** INSTRUCTIONS FOR THE TASK **
Give the lines below as a JSON list of strings, one string per line and no blank lines. Leave the pictures out of the answer.

[Saved entries]
---

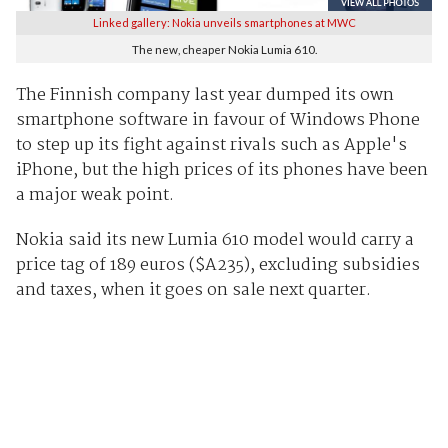
Linked gallery: Nokia unveils smartphones at MWC
The new, cheaper Nokia Lumia 610.
The Finnish company last year dumped its own
smartphone software in favour of Windows Phone
to step up its fight against rivals such as Apple's
iPhone, but the high prices of its phones have been
a major weak point.
Nokia said its new Lumia 610 model would carry a
price tag of 189 euros ($A235), excluding subsidies
and taxes, when it goes on sale next quarter.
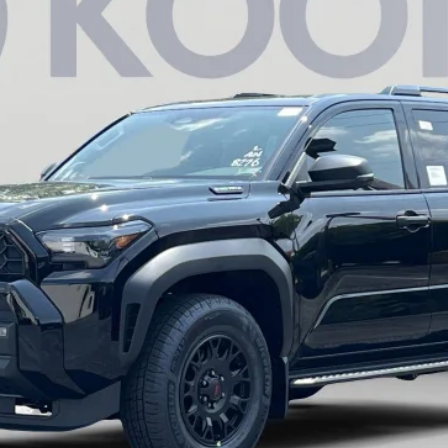
$60,627
KOONS PRICE
Less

---

** RESULT OF THE TASK **
[
  "Linked gallery: Nokia unveils smartphones at MWC",
  "The new, cheaper Nokia Lumia 610.",
  "The Finnish company last year dumped its own",
  "smartphone software in favour of Windows Phone",
  "to step up its fight against rivals such as Apple's",
  "iPhone, but the high prices of its phones have been",
  "a major weak point.",
  "Nokia said its new Lumia 610 model would carry a",
  "price tag of 189 euros ($A235), excluding subsidies",
  "and taxes, when it goes on sale next quarter.",
  "$60,627",
  "KOONS PRICE",
  "Less"
]